10 BİN GAZETECİ İŞSİZ KALDI

- 15 Temmuz darbe girişimi sonrasında ilan edilen Olağanüstü Hal (OHAL), Türk Medyası'na bir balyoz gibi indi. OHAL gerekçesiyle ve KHK'lar aracılığıyla 170 medya organı kapatıldı. Bunlar arasında, gazeteler, televizyonlar, internet haber siteleri, dergiler ve radyolar yer aldı.

- Sonuçta, bu yıl bitiminde toplam 10 bini aşkın gazeteci işsiz kaldı.

- OHAL'in kaldırılması ufukta görünmediği için, bu kara tablonun daha da kötüleşerek sürme ihtimali bizi korkutuyor. Nitekim Hükümet Sözcüsü Numan Kurtulmuş, yılın son günlerinde, kendisine soru sorma cesaretinde bulunan bir gazeteciye 'Medya mensupları ayağını denk alsın' demekten kaçınmadı.

- İktidara yakın olanların kollanması, arka çıkılması, ilan ve reklamlarla ödüllendirilmesinden şikayet eden gazeteci ve yayıncıların sayısı giderek arttı.

- Çağdaş demokrasilerde 'gerçek gazetecilerin' başka gazetecilere karşı sistematik linç kampanyalarına giriştiklerine rastlanmaz. 2016'da bunu da yoğunlukla yaşadık. Ekonomik yönden güç durumda olan bağımsız gazeteci ve yayın organlarını bazı gazetecilerin sıklıkla hedef göstermesi, 2016'nın kabul edilemez gerçeğiydi. Bu tür olaylarda tehditler ve hakaretler cezasız kaldı, tam aksine takdir gördü.

Bu durumun sürdürülemez olduğuna inanıyoruz. Türkiye'yi yönetenleri sağduyuya davet ediyor ve diyoruz ki; tutuklu gazetecilerin, tutuksuz yargılanması acilen sağlanmalıdır.

YARGI SÜRECİ TAMAMLANMALI

- Gazetecilere yönelik davalar bir an önce hazırlanmalı ve bağımsız mahkemelerde sonuçlandırılmalıdır.

- 'Yangın çıkabilir' gibi gülünç gerekçelerle kitap, gazete, dergi okumaktan bile mahrum bırakılan tutuklu gazetecilere hakları bir an önce verilmelidir.

- Siyasiler, tehdit içeren ifadeler kullanmaktan kaçınmalıdır.

- Gazetecilere ve medya organlarına karşı mesnetsiz suçlamaların önüne geçilmelidir.

- Medya organlarının kapatılması uygulamasına artık son verilmelidir.

- Gazetecilerin, basın kartı, pasaport iptalleri keyfilikten çıkarılmalıdır.

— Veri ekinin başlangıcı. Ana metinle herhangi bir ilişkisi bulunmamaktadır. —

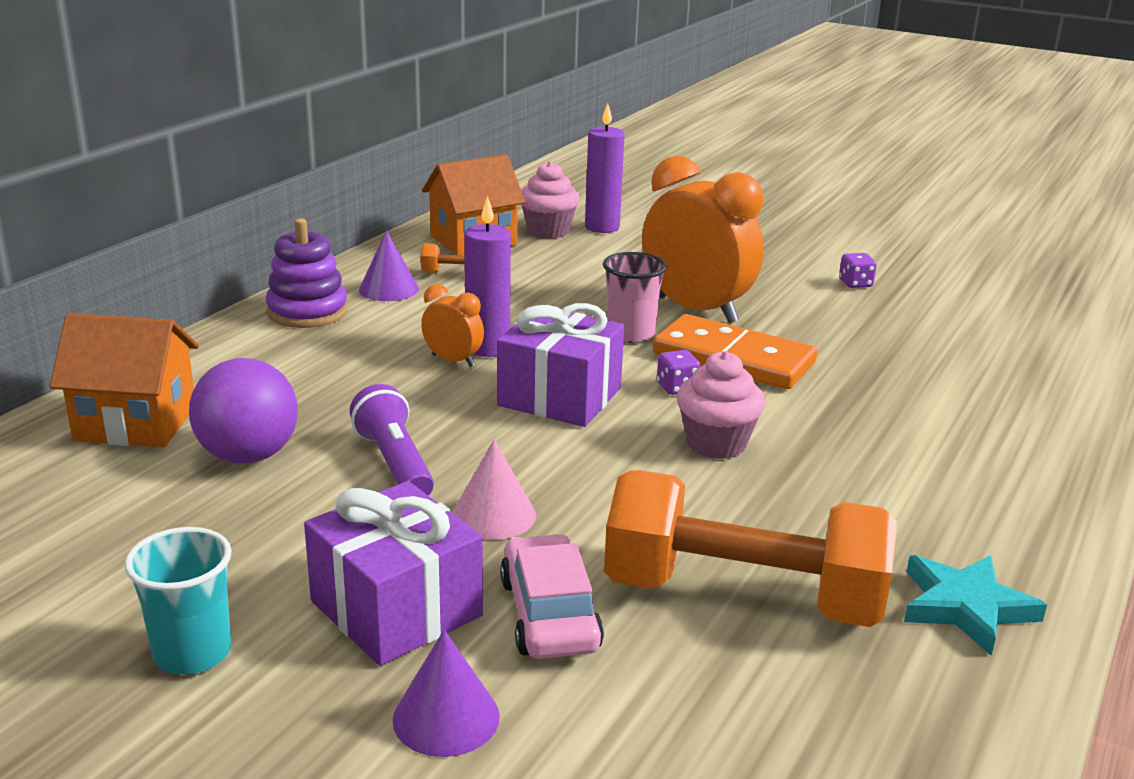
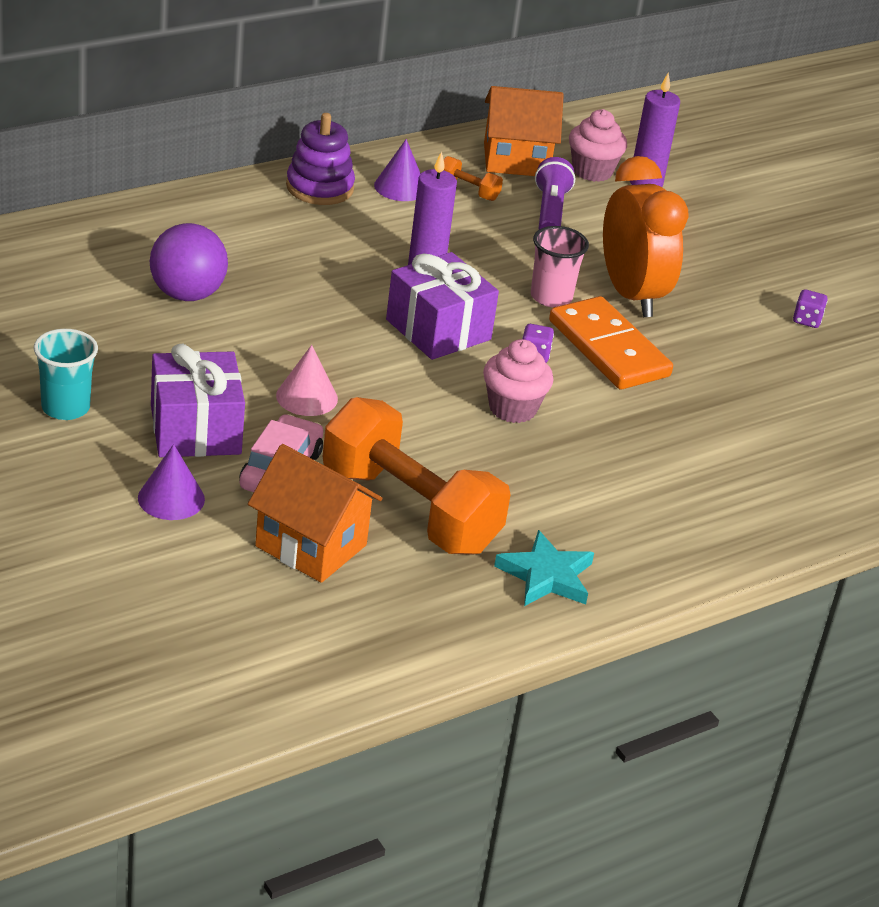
camera: 25 degrees right, 10 degrees up
(136, 423) = (133, 242): orange house -> orange house (311, 546)
(395, 463) = (276, 336): purple flashlight -> purple flashlight (550, 212)
(453, 361) = (389, 271): orange clock -> none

Bu gidiş durdurulamazsa, Türkiye'nin gazetecilik açısından da dünya sıralamasında çok daha gerilere düşececeği açıktır. Yaşadığımız bu tablo sürdükçe Türkiye, dünya basın tarihinin kara sayfalarında yer almaya devam edecektir.

Basın Konseyi olarak, bütün bu yaşananlara inat, umutla, 2017 yılının sosyal barış için bir başlangıç yılı olmasını diliyoruz."